Syllabus: GS-1- Society, gender issues
Why in news?
- Surrogacyis an arrangement where a couple commissions a woman (called a surrogate) to carry their child.
- The Union Cabinet approved the Surrogacy (Regulation) Bill 2016.
- The bill aims to shut down surrogacy shops, allowing only altruistic surrogacy, and banning commercial surrogacy.
The Surrogacy (Regulation) Bill 2016
- According to the bill, only childless couples, legally married for at least five years, are allowed to commission surrogacy, from a woman who is a “close relative” of the couple.
- Singles or those in a homosexual relationship cannot apply for surrogacy.
- As the bill restricts surrogacy by only a “close relative”, couples who do not have a large “close” family — or members in it who might be willing to be surrogates for them — cannot have a baby through surrogacy.
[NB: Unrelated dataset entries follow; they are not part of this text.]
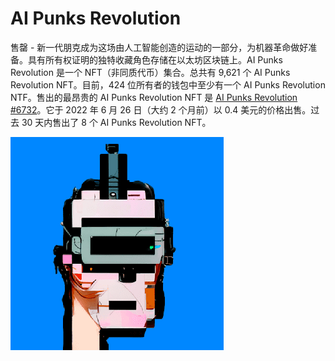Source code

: # AI Punks Revolution

售罄 - 新一代朋克成为这场由人工智能创造的运动的一部分，为机器革命做好准备。具有所有权证明的独特收藏角色存储在以太坊区块链上。AI Punks Revolution 是一个 NFT（非同质代币）集合。总共有 9,621 个 AI Punks Revolution NFT。目前，424 位所有者的钱包中至少有一个 AI Punks Revolution NTF。售出的最昂贵的 AI Punks Revolution NFT 是 [AI Punks Revolution #6732](https://www.nft-stats.com/asset/0x310e68b8645de6979482c8f8b90711cbc2b6457d/6731)。它于 2022 年 6 月 26 日（大约 2 个月前）以 0.4 美元的价格出售。过去 30 天内售出了 8 个 AI Punks Revolution NFT。

![微信截图_20220823215413](微信截图_20220823215413.png)
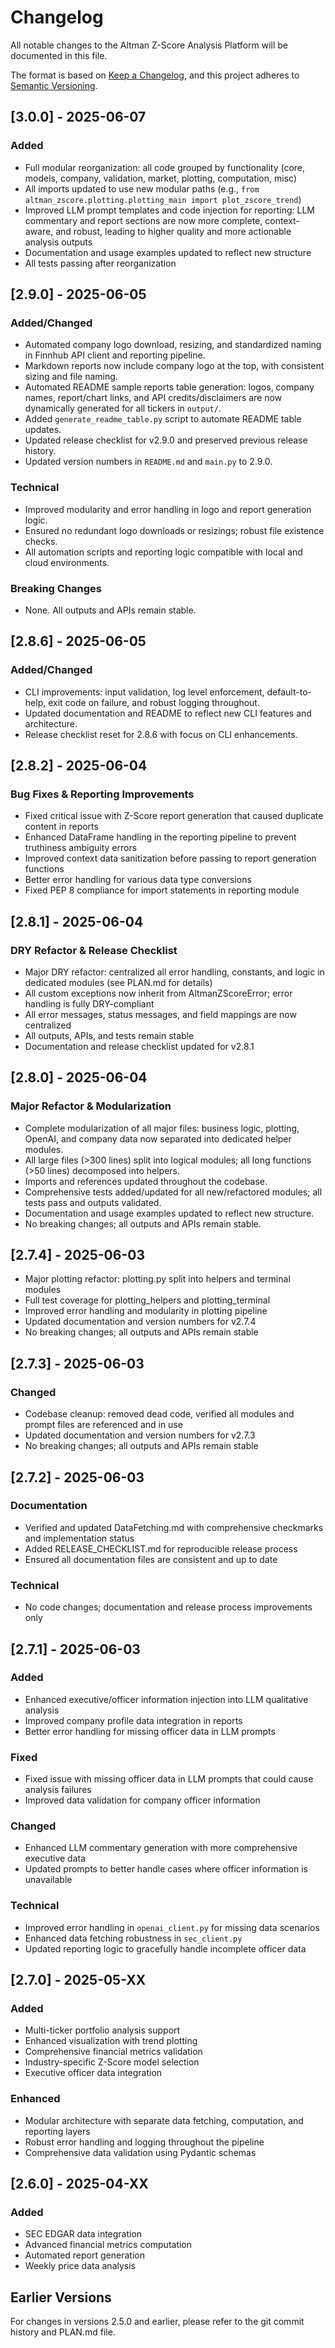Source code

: # Changelog

All notable changes to the Altman Z-Score Analysis Platform will be documented in this file.

The format is based on [Keep a Changelog](https://keepachangelog.com/en/1.0.0/),
and this project adheres to [Semantic Versioning](https://semver.org/spec/v2.0.0.html).

## [3.0.0] - 2025-06-07

### Added
- Full modular reorganization: all code grouped by functionality (core, models, company, validation, market, plotting, computation, misc)
- All imports updated to use new modular paths (e.g., `from altman_zscore.plotting.plotting_main import plot_zscore_trend`)
- Improved LLM prompt templates and code injection for reporting: LLM commentary and report sections are now more complete, context-aware, and robust, leading to higher quality and more actionable analysis outputs
- Documentation and usage examples updated to reflect new structure
- All tests passing after reorganization

## [2.9.0] - 2025-06-05

### Added/Changed
- Automated company logo download, resizing, and standardized naming in Finnhub API client and reporting pipeline.
- Markdown reports now include company logo at the top, with consistent sizing and file naming.
- Automated README sample reports table generation: logos, company names, report/chart links, and API credits/disclaimers are now dynamically generated for all tickers in `output/`.
- Added `generate_readme_table.py` script to automate README table updates.
- Updated release checklist for v2.9.0 and preserved previous release history.
- Updated version numbers in `README.md` and `main.py` to 2.9.0.

### Technical
- Improved modularity and error handling in logo and report generation logic.
- Ensured no redundant logo downloads or resizings; robust file existence checks.
- All automation scripts and reporting logic compatible with local and cloud environments.

### Breaking Changes
- None. All outputs and APIs remain stable.

## [2.8.6] - 2025-06-05

### Added/Changed
- CLI improvements: input validation, log level enforcement, default-to-help, exit code on failure, and robust logging throughout.
- Updated documentation and README to reflect new CLI features and architecture.
- Release checklist reset for 2.8.6 with focus on CLI enhancements.

## [2.8.2] - 2025-06-04

### Bug Fixes & Reporting Improvements
- Fixed critical issue with Z-Score report generation that caused duplicate content in reports
- Enhanced DataFrame handling in the reporting pipeline to prevent truthiness ambiguity errors
- Improved context data sanitization before passing to report generation functions
- Better error handling for various data type conversions
- Fixed PEP 8 compliance for import statements in reporting module

## [2.8.1] - 2025-06-04

### DRY Refactor & Release Checklist
- Major DRY refactor: centralized all error handling, constants, and logic in dedicated modules (see PLAN.md for details)
- All custom exceptions now inherit from AltmanZScoreError; error handling is fully DRY-compliant
- All error messages, status messages, and field mappings are now centralized
- All outputs, APIs, and tests remain stable
- Documentation and release checklist updated for v2.8.1

## [2.8.0] - 2025-06-04

### Major Refactor & Modularization
- Complete modularization of all major files: business logic, plotting, OpenAI, and company data now separated into dedicated helper modules.
- All large files (>300 lines) split into logical modules; all long functions (>50 lines) decomposed into helpers.
- Imports and references updated throughout the codebase.
- Comprehensive tests added/updated for all new/refactored modules; all tests pass and outputs validated.
- Documentation and usage examples updated to reflect new structure.
- No breaking changes; all outputs and APIs remain stable.

## [2.7.4] - 2025-06-03
- Major plotting refactor: plotting.py split into helpers and terminal modules
- Full test coverage for plotting_helpers and plotting_terminal
- Improved error handling and modularity in plotting pipeline
- Updated documentation and version numbers for v2.7.4
- No breaking changes; all outputs and APIs remain stable

## [2.7.3] - 2025-06-03

### Changed
- Codebase cleanup: removed dead code, verified all modules and prompt files are referenced and in use
- Updated documentation and version numbers for v2.7.3
- No breaking changes; all outputs and APIs remain stable

## [2.7.2] - 2025-06-03

### Documentation
- Verified and updated DataFetching.md with comprehensive checkmarks and implementation status
- Added RELEASE_CHECKLIST.md for reproducible release process
- Ensured all documentation files are consistent and up to date

### Technical
- No code changes; documentation and release process improvements only

## [2.7.1] - 2025-06-03

### Added
- Enhanced executive/officer information injection into LLM qualitative analysis
- Improved company profile data integration in reports
- Better error handling for missing officer data in LLM prompts

### Fixed
- Fixed issue with missing officer data in LLM prompts that could cause analysis failures
- Improved data validation for company officer information

### Changed
- Enhanced LLM commentary generation with more comprehensive executive data
- Updated prompts to better handle cases where officer information is unavailable

### Technical
- Improved error handling in `openai_client.py` for missing data scenarios
- Enhanced data fetching robustness in `sec_client.py`
- Updated reporting logic to gracefully handle incomplete officer data

## [2.7.0] - 2025-05-XX

### Added
- Multi-ticker portfolio analysis support
- Enhanced visualization with trend plotting
- Comprehensive financial metrics validation
- Industry-specific Z-Score model selection
- Executive officer data integration

### Enhanced
- Modular architecture with separate data fetching, computation, and reporting layers
- Robust error handling and logging throughout the pipeline
- Comprehensive data validation using Pydantic schemas

## [2.6.0] - 2025-04-XX

### Added
- SEC EDGAR data integration
- Advanced financial metrics computation
- Automated report generation
- Weekly price data analysis

## Earlier Versions

For changes in versions 2.5.0 and earlier, please refer to the git commit history and PLAN.md file.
The only available option for them will then be adoption.
- Only a married blood relative, who must have herself borne a child, and is not an NRI or a foreigner, can be a surrogate mother, that too once in a lifetime.
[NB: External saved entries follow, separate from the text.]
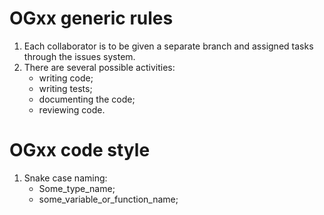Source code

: # OGxx generic rules

1. Each collaborator is to be given a separate branch and assigned tasks through the issues system.
2. There are several possible activities:
   * writing code;
   * writing tests;
   * documenting the code;
   * reviewing code.

# OGxx code style

1. Snake case naming:
   * Some_type_name;
   * some_variable_or_function_name;
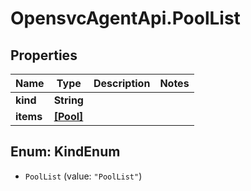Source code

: # OpensvcAgentApi.PoolList

## Properties

Name | Type | Description | Notes
------------ | ------------- | ------------- | -------------
**kind** | **String** |  | 
**items** | [**[Pool]**](Pool.md) |  | 



## Enum: KindEnum


* `PoolList` (value: `"PoolList"`)




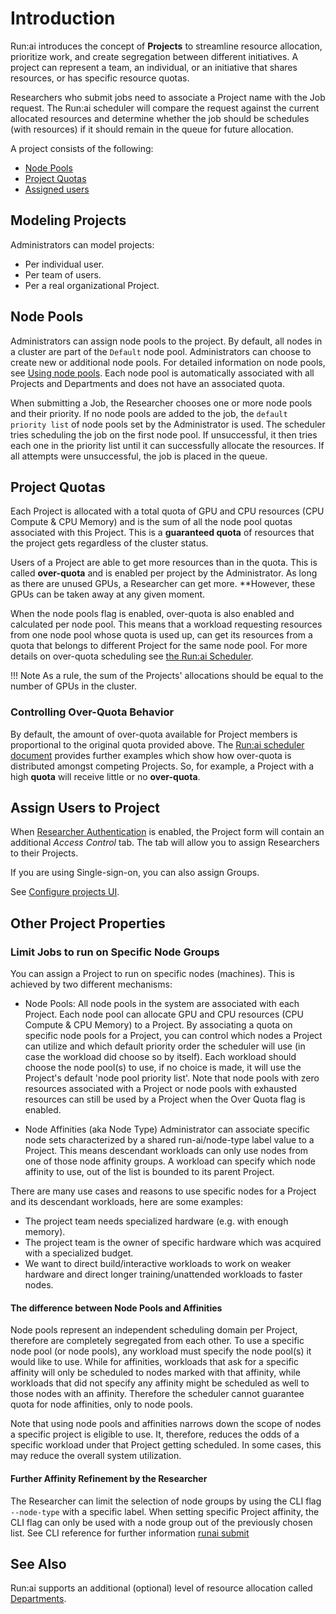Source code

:# Introduction

Run:ai introduces the concept of **Projects** to streamline resource allocation, prioritize work, and create segregation between different initiatives. 
A project can represent a team, an individual, or an initiative that shares resources, or has specific resource quotas.

Researchers who submit jobs need to associate a Project name with the Job request. The Run:ai scheduler will compare the request against the current 
allocated resources and determine whether the job should be schedules (with resources) if it should remain in the queue for future allocation.

A project consists of the following:

* [Node Pools](#node-pools)
* [Project Quotas](#project-quotas)
* [Assigned users](#assign-users-to-project)

## Modeling Projects

Administrators can model projects:

* Per individual user.
* Per team of users.
* Per a real organizational Project.

## Node Pools

Administrators can assign node pools to the project. By default, all nodes in a cluster are part of the `Default` node pool.
Administrators can choose to create new or additional node pools.
For detailed information on node pools, see [Using node pools](../../Researcher/scheduling/using-node-pools.md).
Each node pool is automatically associated with all Projects and Departments and does not have an associated quota.

When submitting a Job, the Researcher chooses one or more node pools and their priority. If no node pools are added to the job,
the `default priority list` of node pools set by the Administrator is used.
The scheduler tries scheduling the job on the first node pool. If unsuccessful,
it then tries each one in the priority list until it can successfully allocate the resources. If all attempts were unsuccessful, the job is placed in the queue.

## Project Quotas

Each Project is allocated with a total quota of GPU and CPU resources (CPU Compute & CPU Memory) and is the sum of all the node pool quotas associated with this Project.
This is a **guaranteed quota** of resources that the project gets regardless of the cluster status.

Users of a Project are able to get more resources than in the quota. This is called **over-quota** and is enabled per project by the Administrator. As long as there are unused GPUs, a Researcher can get more. **However, these GPUs can be taken away at any given moment.

When the node pools flag is enabled, over-quota is also enabled and calculated per node pool. This means that a workload requesting resources from one node pool whose quota is used up, can get its resources from a quota that belongs to different Project for the same node pool. For more details on over-quota scheduling see [the Run:ai Scheduler](../../Researcher/scheduling/the-runai-scheduler.md).


!!! Note
    As a rule, the sum of the Projects' allocations should be equal to the number of GPUs in the cluster.

### Controlling Over-Quota Behavior

By default, the amount of over-quota available for Project members is proportional to the original quota provided above. The [Run:ai scheduler document](../../Researcher/scheduling/the-runai-scheduler.md) provides further examples which show how over-quota is distributed amongst competing Projects. So, for example, a Project with a high **quota** will receive little or no **over-quota**.

<!-- As an administrator, you may want to disconnect the two parameters.  To perform this: -->
## Assign Users to Project

When [Researcher Authentication](../runai-setup/authentication/researcher-authentication.md) is enabled, the Project form will contain an additional *Access Control* tab. The tab will allow you to assign Researchers to their Projects.

If you are using Single-sign-on, you can also assign Groups.

See [Configure projects UI](project-setup-ui.md).

## Other Project Properties
### Limit Jobs to run on Specific Node Groups

You can assign a Project to run on specific nodes (machines). This is achieved by two different mechanisms:

*   Node Pools: 
        All node pools in the system are associated with each Project. Each node pool can allocate GPU and CPU resources (CPU Compute & CPU Memory) to a Project. By associating a quota on specific node pools for a Project, you can control which nodes a Project can utilize and which default priority order the scheduler will use (in case the workload did choose so by itself). Each workload should choose the node pool(s) to use, if no choice is made, it will use the Project's default 'node pool priority list'. Note that node pools with zero resources associated with a Project or node pools with exhausted resources can still be used by a Project when the Over Quota flag is enabled.

*   Node Affinities (aka Node Type)
        Administrator can associate specific node sets characterized by a shared run-ai/node-type label value to a Project. This means descendant workloads can only use nodes from one of those node affinity groups. A workload can specify which node affinity to use, out of the list is bounded to its parent Project.

There are many use cases and reasons to use specific nodes for a Project and its descendant workloads, here are some examples:
 
*   The project team needs specialized hardware (e.g. with enough memory).
*   The project team is the owner of specific hardware which was acquired with a specialized budget.
*   We want to direct build/interactive workloads to work on weaker hardware and direct longer training/unattended workloads to faster nodes.

#### The difference between Node Pools and Affinities

Node pools represent an independent scheduling domain per Project, therefore are completely segregated from each other. To use a specific node pool (or node pools), any workload must specify the node pool(s) it would like to use. While for affinities, workloads that ask for a specific affinity will only be scheduled to nodes marked with that affinity, while workloads that did not specify any affinity might be scheduled as well to those nodes with an affinity. Therefore the scheduler cannot guarantee quota for node affinities, only to node pools.


Note that using node pools and affinities narrows down the scope of nodes a specific project is eligible to use. It, therefore, reduces the odds of a specific workload under that Project getting scheduled. In some cases, this may reduce the overall system utilization.



#### Further Affinity Refinement by the Researcher

The Researcher can limit the selection of node groups by using the CLI flag ``--node-type`` with a specific label. When setting specific Project affinity, the CLI flag can only be used with a node group out of the previously chosen list.  See CLI reference for further information [runai submit](../../Researcher/cli-reference/runai-submit.md) 

## See Also

Run:ai supports an additional (optional) level of resource allocation called [Departments](department-setup.md). 
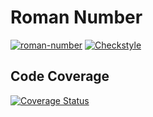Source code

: # Roman Number

[![roman-number](https://github.com/Dhahsh/MTSS_pratica2/actions/workflows/build.yml/badge.svg)](https://github.com/Dhahsh/MTSS_pratica2/actions/workflows/build.yml) [![Checkstyle](https://github.com/Dhahsh/MTSS_pratica2/actions/workflows/checkstyle.yml/badge.svg)](https://github.com/Dhahsh/MTSS_pratica2/actions/workflows/checkstyle.yml)

## Code Coverage
[![Coverage Status](https://coveralls.io/repos/github/Dhahsh/MTSS_Pratica2/badge.svg?branch=main)](https://coveralls.io/github/Dhahsh/MTSS_Pratica2?branch=main)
- The bill aims to shut down surrogacy shops, allowing only altruistic surrogacy, meaning that apart from the basic costs incurred in the process of childbirth, no other gratification (in cash or kind) shall be paid to the surrogate mother.
- It bans commercial surrogacy that allows compensation, exceeding the medical expenses of childbirth, to be paid to the surrogate mother.
- According to the bill, foreign nationals will not be allowed to apply for surrogacy in India, making it exclusively for Indian citizens, in accordance with the provisions.
- Once enacted by Parliament, the National Surrogacy Board will be constituted at the central level, while the states and Union Territories will constitute the State Surrogacy Boards and State Appropriate Authorities within three months of the notification by the Central Government.
Critical analysis
The bill bans commercial surrogacy, saying that a heterosexual, childless married couple within India may opt for gestational surrogacy after five years with a ‘close relative’ on an altruistic basis. Surrogacy is allowed also when the intending couple has a child challenged in some way. The surrogate mother should be married and must have permission from her husband to act as surrogate; that, too, only once in her life. The government may be concerned, but the bill suggests that its understanding of women and of the desire for children is shallow, its approach intrusive. Why should the government dictate that the surrogate mother must be married, and must have her husband’s permission? It cannot decide, either, that a couple which knows they will be childless must wait five years, or less, or more, before going for surrogacy. The government’s unenlightened attitude towards persons with disabilities is exposed in the implied equation of having a challenged child with childlessness. Similarly, it lays bare its discriminatory approach by banning live-in couples, homosexual and trans people, and singles from opting for surrogacy.
But the real elephant in the room is the prohibition of payment. Eliminating the possibility of ‘wombs for rent’, though, cannot stop exploitation — families, at least in India, exploit women most. Making the surrogate mother a ‘close relative’ not only increases the difficulties for intending parents but also reinforces familial, patriarchal networks, not least by undermining women’s autonomy of will and body. Altruism ignores the physical and emotional labour of the surrogate mother, and does not take into account post-partum problems, whether mental or physical. In India, women have to be fully informed about the nature of the invasion their bodies will experience for surrogacy and the possible emotional cost of letting a gestational child go before they agree to the procedure. The bill is silent about this aspect of exploitation. All it does is suggest an insurance and assume that bearing a child is a labour of love which it is women’s ‘nature’ to do ‘free’.